Unfortunately, cosmopolitanism can manifest around economic growth if its underlying, driving force is capitalism. In the reading we read in class, The World in Guangzhou, Scott, a mid-twenties American, sought out a better economic opportunity in China. He did not feel the need to learn Chinese nor totally obey governmental policies in his host country, yet still benefited from his job in Guangzhou. Omar, a thirty-year-old from an Arab country, traveled to China to escape crime and also find better economic opportunities through the production of goods. Although he goes to great efforts to export produced goods from China that ultimately benefit his hometown, he realized the potential to be cheated out in business activities or money. Here you see that while Scott is technically extending his body beyond local boundaries, he feels no reason to attempt to understand or respect new cultural values, but instead completely retain his origin country’s identity.
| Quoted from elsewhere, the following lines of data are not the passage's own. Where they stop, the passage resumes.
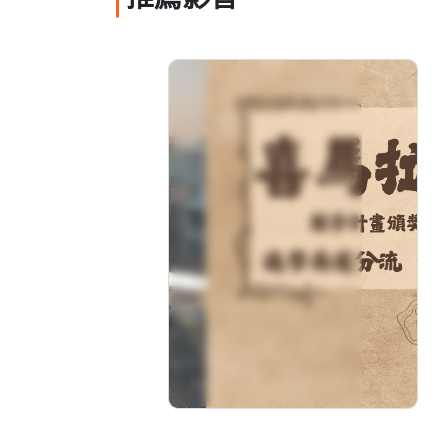
推薦影音
2025拓凱新世紀青少年
高峰論壇圓夢計畫頒獎
典禮隊伍發表. 喜馬拉
雅文隊
分級: 普遍級
片長: 14 min
發音: 華語
發行: 2025-10
導演: 台中市私立明道高級中學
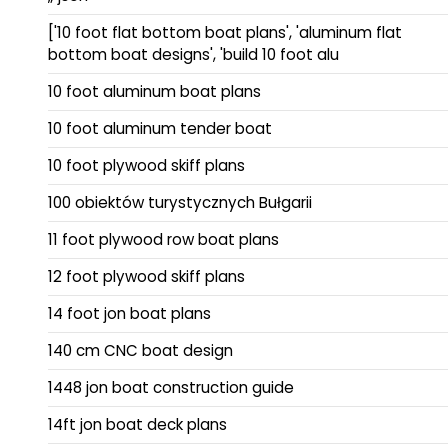
['10 foot flat bottom boat plans', 'aluminum flat
bottom boat designs', 'build 10 foot alu
10 foot aluminum boat plans
10 foot aluminum tender boat
10 foot plywood skiff plans
100 obiektów turystycznych Bułgarii
11 foot plywood row boat plans
12 foot plywood skiff plans
14 foot jon boat plans
140 cm CNC boat design
1448 jon boat construction guide
14ft jon boat deck plans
He fears no threat of Chinese authority because he is a white-foreign in possession of a U.S. passport, which the “U.S. may perhaps be China’s greatest opponent on the world stage.” On the other hand, Omar’s visa utility is not nearly as powerful or reliable as Scott’s. He does his best to avoid any conflict with Chinese authorities or officials, but at the cost of being taken advantage of by factories due to his easily disposable travel documentation.
Because of this, I do feel Diome’s claim holds utility. “Unequal access to foreign spaces and opportunities reinforces existing inequalities between highly privileged citizens from strong nation-states versus those who face mobility barriers” (Czaika and Neumayer 76). When those individuals who are at a political and economic advantage continue to embody cosmopolitanism that lacks social progress and exclusive nationalistic ideologies, as well as restrict the cross-border mobility of certain people, collaboration is contained, and thus no one will reap the full benefits produced from economic globalization. Because we are all relational through systematic global dimensions, when one group or nation is politically or economically impeded, others will eventually feel the effects of their collapse as well. However, cosmopolitanism with a focus on inclusivity of ethnic differences as well as empathetic alternatives to nationalistic xenophobia can create mutual interdependence across borders and accelerate globalization that, as Diome said, “will make us rich together.”